Gaudeamus, gaudeamus – со всех сторон грянули голоса, задребезжали стекла, замигали лампы – gaudeamus; это пение ему не раз доводилось слушать – когда-то, в детстве, знал он и слова gaudeamus; они звенели в ушах, гудели набатом, словно гимн земли обетованной – земли, на которую ему воспрещалось ступить, – далекой земли студенчества; черта с два! Она здесь, эта земля, она с ним, в этом зале, на балконе, в гардеробе, буфете (запахло, черт, печенкой), за кулисами этой сцены – всюду, где сегодня есть люди; и даже в том вестибюле с вениками и нахальными блюстителями порядка – тоже его земля, его, Ауримаса Глуосниса; уже никогда и никто ее… Никогда и никто слышите вы? Никогда и никто, хоть и урчит в животе, выворачивает все внутренности наизнанку, хоть кружится голова и рябит в глазах; а еще… эта грудь… закололо в груди, к дождю, значит… одна пуля приголубила… Что, доктор? Не болит, нет, все зажило; и никаких болей; кто же будет за меня учиться, доктор? Кто – за меня работать? На каком поприще? На любом. Главное – на важном. У меня важное дело, доктор, и если обращать внимание на всякие чепуховые царапины… Вот видите, ничего страшного, спасибо вам, доктор; к сожалению, там не было курортов, в снежных степях; в болотах; не было и здесь, знаю – но я был там; приходилось ли вам когда-нибудь ползти по болоту? Э-э… мне… А мне приходилось; и по болоту, и по насту, и по сугробам, а в Казани, например… Нет, бои там не шли, тыл, но и там я был; пол заляпан илом, вода чуть ли не по щиколотку, в дверь задувает север; война; и там была война, дорогой доктор, а нам хотелось спать – как и в мирное время, и лечь было негде – только на этот грязный, скользкий пол; ударило минус сорок, вскочили – не тут-то было, одежда примерзла к полу; ну и веселье, веселей не выдумаешь – живьем примерзли; потом Агрыз… И к черту все эти комиссии, все станции, лужи, сугробы – сгинуло все – сегодня ни следа не осталось, а есть только зал, эти люди, партер, президиум, сцена, балкон; только это gaudeamus, от которого раскалывается голова; жребий брошен, Ауримас, alea jacta est[3] – в свое время ты прилично знал латынь; если бабушка не перестанет ворчать…

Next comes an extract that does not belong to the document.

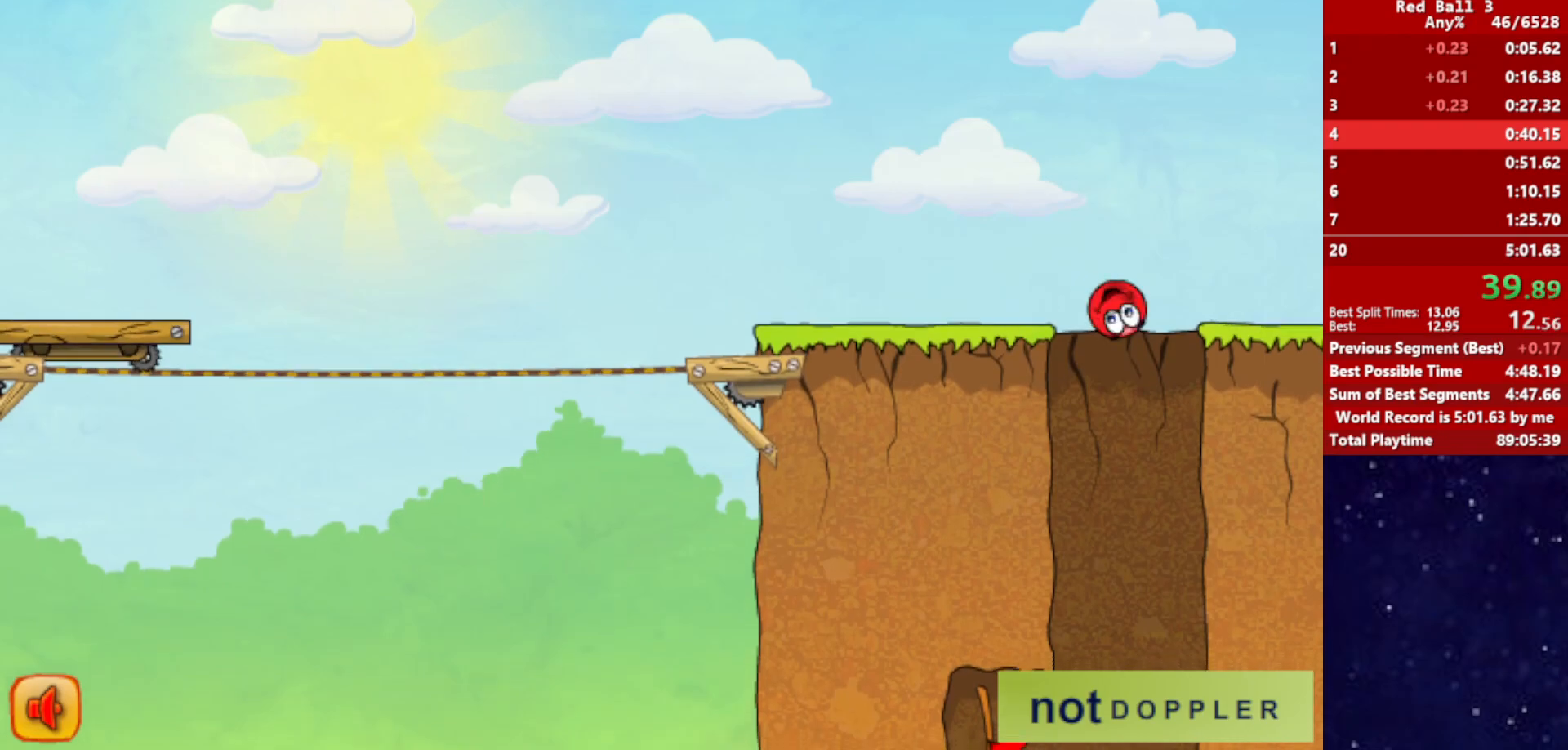
{"keys": ["left"], "events": [[150, "right", "down"], [184, "left", "up"], [384, "left", "down"], [417, "right", "up"]]}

Тут Ауримас запнулся, осекся – не слова, которых он не произнес, а мысли – глупы, донельзя идиотичны, ниже самого жалкого, рабфаковского уровня… Ну, что он ей сделает? Завяжет рот? Выгонит из дома? Смех! Кто запретит ей говорить то, что ей угодно и когда ей угодно? Во всяком случае, это будет не он, не Ауримас, ведь старуха… ведь как тут, милый друг, ни крути, как ни верти, а во всем городе она одна у него и осталась – без нее ни крыши над головой, ни жидкой похлебки не видать; о Сонате покамест лучше не думать… Тогда – о ком же? Ни о ком – gaudeamus, не думать ни о ком и ни о чем, Ауримас, ты поступил, как считал нужным, сам выбрал себе дорогу в жизни, никто не неволил; а раз уж выбрал…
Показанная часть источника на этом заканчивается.